Claire Besset
Our blog series, Featured Tectonauts, highlights the amazing characters we get to interact with daily here at Tecton. Want to join the team? Check out our open positions here.
What do you do at Tecton? What does your team do?
I am Head of Growth at Tecton. My team’s role is to make Tecton more widely known to the people who might benefit from using it. We do this by continually optimizing our website, hosting or taking part in events, etc.
We also dedicate a lot of time and effort to create resources to share with everyone in the machine learning community, whether or not they are a potential Tecton buyer. For instance, Tecton regularly holds the apply() virtual conference, which is completely free and accessible to all, where we invite speakers from the machine learning community so people can learn best practices and insights from their peers.
What did you do before Tecton?
Before Tecton, I held a similar role at a startup that sold a machine learning solution for B2C marketing teams. Essentially, our product helped these teams leverage what they already knew about their customers to optimize their marketing communications so that they could reduce the number of promotional emails sent (or other messages) while improving their results. It’s all about matching offerings with people who actually want them versus spamming everybody, so it’s a win for the public and for the brands! Advanced machine learning allowed our product to make it much more relevant than traditional re-targeting methods. I learned a lot about machine learning and its exciting potential there.
What led you to join Tecton?
Tecton was the perfect opportunity to keep riding the machine learning wave. Within the ML space, feature stores and feature platforms (and MLOps in general) is an even faster-growing category. Due to the founders’ and investors’ profiles, I knew Tecton was set up for success. The reality has not disappointed!
What’s your favorite software package or tool you’ve ever used?
My team could tell you I’m addicted to Notion. I like how flexible it is to create your own project management tools—even though the flexibility in itself can also be a curse, and the tool still misses a few features to make it really scalable. They do regularly ship new, useful features though. It’s become essential for me to plan our growth marketing roadmap and keep track of everything that’s happening.
What’s a fun fact about you?
Back when I was living in France, I used to practice “stick and staff fighting.” It’s a French martial art with some similarities to fencing, except that you fight with either a stick (walking-stick style) or a staff (about 6 feet long, it’s wielded with two hands). It is said to have its roots to when duels were made illegals in France—people had to start being creative instead of using guns!

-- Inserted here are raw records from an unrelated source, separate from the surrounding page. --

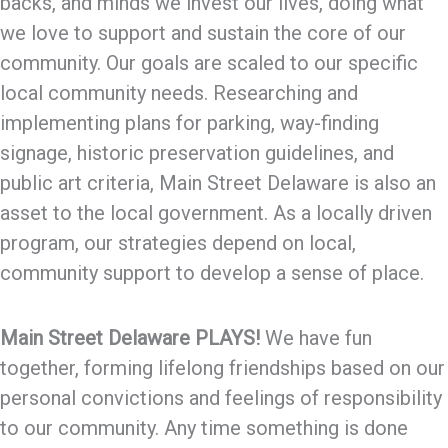
backs, and minds we invest our lives, doing what
we love to support and sustain the core of our
community. Our goals are scaled to our specific
local community needs. Researching and
implementing plans for parking, way-finding
signage, historic preservation guidelines, and
public art criteria, Main Street Delaware is also an
asset to the local government. As a locally driven
program, our strategies depend on local,
community support to develop a sense of place.
Main Street Delaware PLAYS!
We have fun
together, forming lifelong friendships based on our
personal convictions and feelings of responsibility
to our community. Any time something is done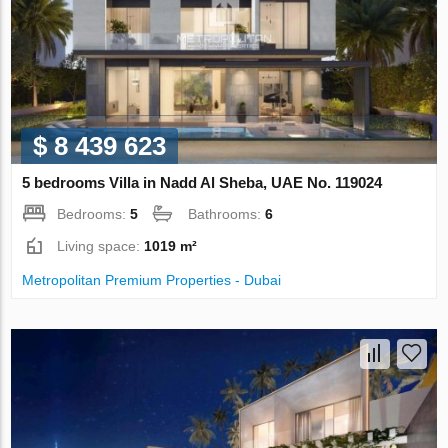
$ 8 439 623
5 bedrooms Villa in Nadd Al Sheba, UAE No. 119024
Bedrooms:
5
Bathrooms:
6
Living space:
1019 m²
Metropolitan Premium Properties - Dubai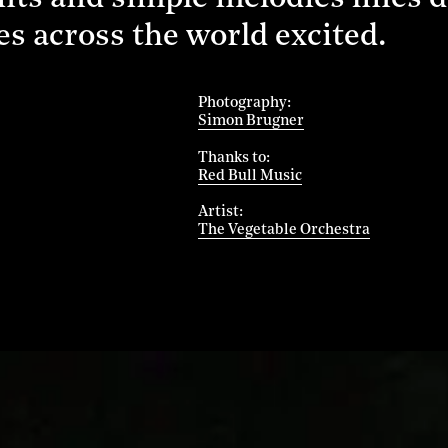
s across the world excited.
Photography
Simon Brugner
Thanks to
Red Bull Music
Artist
The Vegetable Orchestra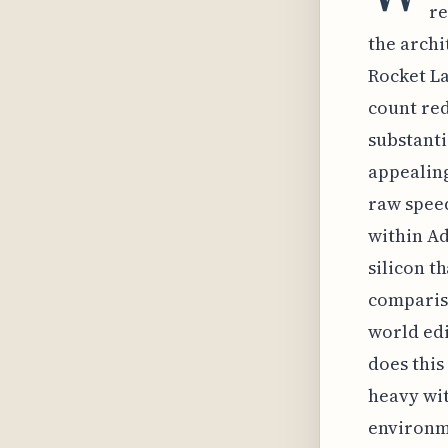
re
the archi
Rocket La
count red
substanti
appealing
raw speed
within Ad
silicon t
compariso
world edi
does this
heavy wit
environm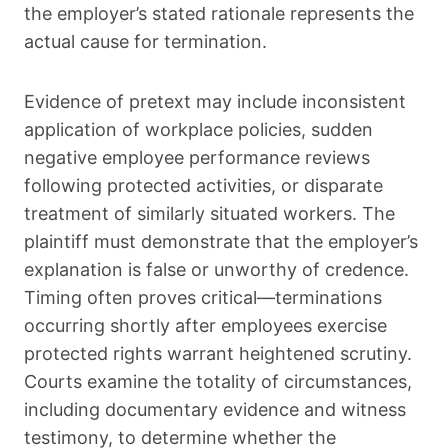
the employer’s stated rationale represents the
actual cause for termination.
Evidence of pretext may include inconsistent
application of workplace policies, sudden
negative employee performance reviews
following protected activities, or disparate
treatment of similarly situated workers. The
plaintiff must demonstrate that the employer’s
explanation is false or unworthy of credence.
Timing often proves critical—terminations
occurring shortly after employees exercise
protected rights warrant heightened scrutiny.
Courts examine the totality of circumstances,
including documentary evidence and witness
testimony, to determine whether the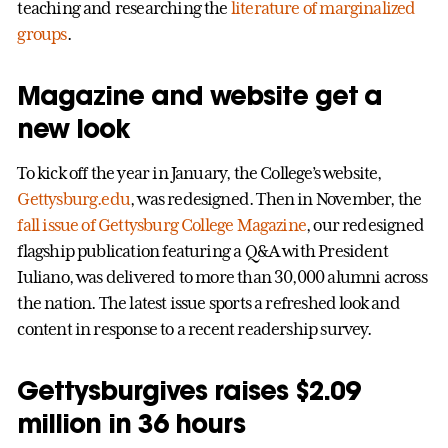
teaching and researching the
literature of marginalized
groups
.
Magazine and website get a
new look
To kick off the year in January, the College’s website,
Gettysburg.edu
, was redesigned. Then in November, the
fall issue of Gettysburg College Magazine
, our redesigned
flagship publication featuring a Q&A with President
Iuliano, was delivered to more than 30,000 alumni across
the nation. The latest issue sports a refreshed look and
content in response to a recent readership survey.
Gettysburgives raises $2.09
million in 36 hours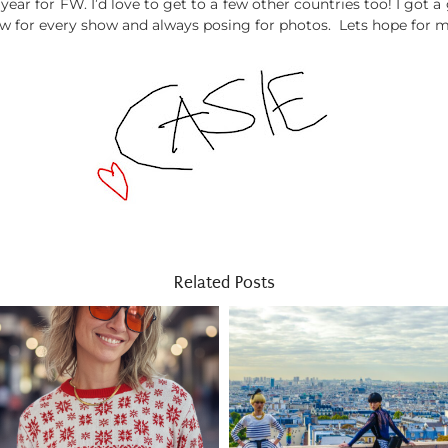
ear for FW. I’d love to get to a few other countries too! I got a g
ow for every show and always posing for photos. Lets hope for m
Related Posts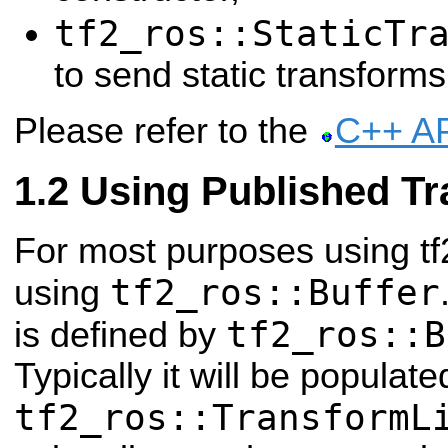
tf2_ros::StaticTr
to send static transforms
Please refer to the
C++ A
Using Published T
For most purposes using tf
tf2_ros::Buffer
using
tf2_ros::B
is defined by
Typically it will be populat
tf2_ros::TransformL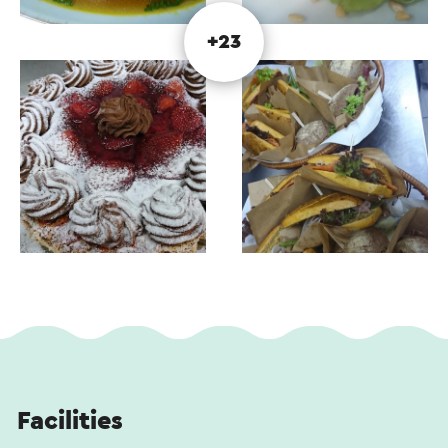
You can choose from the entire menu. If you want
to dine after 5 p.m. (possible every day), please
+23
make a reservation. You can find the menu on
Google Restaurant de Lier (under menu) or on
Facebook restaurant de lier. The updated website
will finally be back in use this year.
Lunch after or before a cycling or walking tour?
Uitsmijter De Lier is popular for those who have a
strong appetite, would you prefer a smaller dish?
Then you can enjoy the sandwich with fried
mushrooms, tomato and fried bacon.
There is a choice of different soups, chicken,
goulash, onion or salmon-leek soup and seasonal
soups. Of course, croquettes made from 100%
beef with bread or fries, pulled pork sandwich or
Facilities
taco are also available.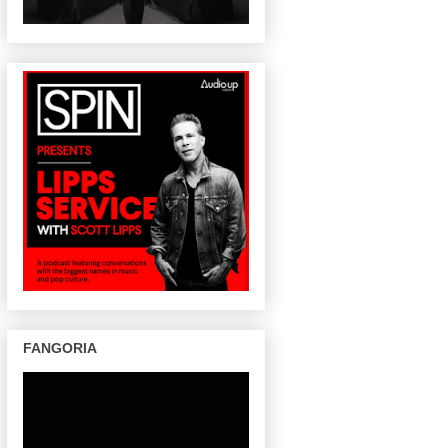
FANGORIA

It’s actually really interesting to study, practice, and watch because it has evolved to incorporate a lot of rules meant to make it not so much an “efficient” fighting style, as an “elegant” one. If you want to look it up, it’s “canne de combat” and “bâton de combat.”
What’s the most influential book you’ve ever read?

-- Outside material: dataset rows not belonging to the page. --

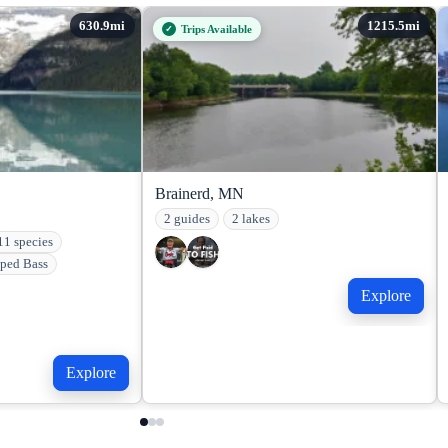
Trips Available
Brainerd, MN
2 guides
2 lakes
11 species
iped Bass
Explore
Explore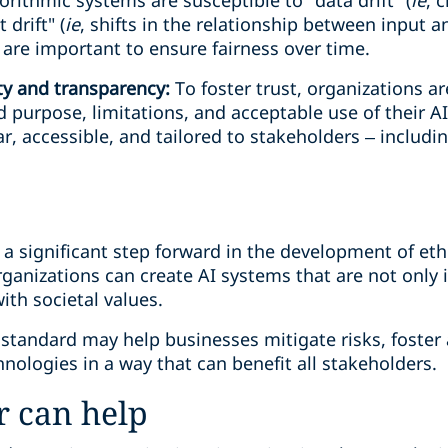
rithmic systems are susceptible to "data drift" (
ie
, 
drift" (
ie
, shifts in the relationship between input 
are important to ensure fairness over time.
ty and transparency:
To foster trust, organizations a
purpose, limitations, and acceptable use of their A
r, accessible, and tailored to stakeholders – includi
a significant step forward in the development of ethi
rganizations can create AI systems that are not only i
ith societal values.
 standard may help businesses mitigate risks, foster
chnologies in a way that can benefit all stakeholders.
 can help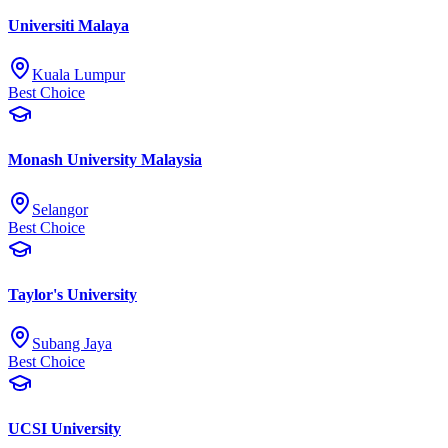
Universiti Malaya
Kuala Lumpur
Best Choice
Monash University Malaysia
Selangor
Best Choice
Taylor's University
Subang Jaya
Best Choice
UCSI University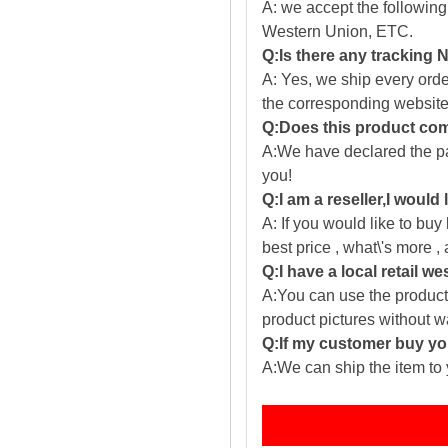
A: we accept the followin
Western Union, ETC.
Q:Is there any tracking
A: Yes, we ship every ord
the corresponding website
Q:Does this product com
A:We have declared the pac
you!
Q:I am a reseller,I would
A: If you would like to buy
best price , what\'s more ,
Q:I have a local retail we
A:You can use the producti
product pictures without 
Q:If my customer buy you
A:We can ship the item to 
Fe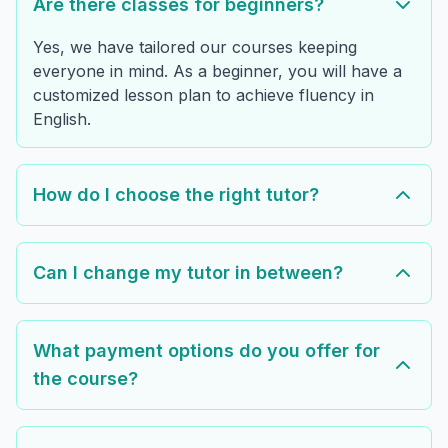
Are there classes for beginners?
Yes, we have tailored our courses keeping
everyone in mind. As a beginner, you will have a
customized lesson plan to achieve fluency in
English.
How do I choose the right tutor?
Can I change my tutor in between?
What payment options do you offer for
the course?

I recently read Mathematica by David Bessis, who actually happens to be the founder and CEO of the startup I worked at before Tecton. Before founding his startup, he was an academic mathematician, and this book is a fascinating account of how mathematicians actually think about mathematics. Beyond this, it’s an exploration of how the human mind works and why traditional teaching methods often fail. It’s a surprising book with a very optimistic encouragement to always be curious.
Where did you spend the pandemic lockdown?
I was living in Brooklyn and about to move in together with my now-husband when the lockdown started. We weren’t able to move into our new apartment, which we had had so much fun selecting together; instead, he moved into my current (and much smaller!) apartment as a last-minute decision. We spent a fun couple of months living at my place with his boxes everywhere and double the furniture!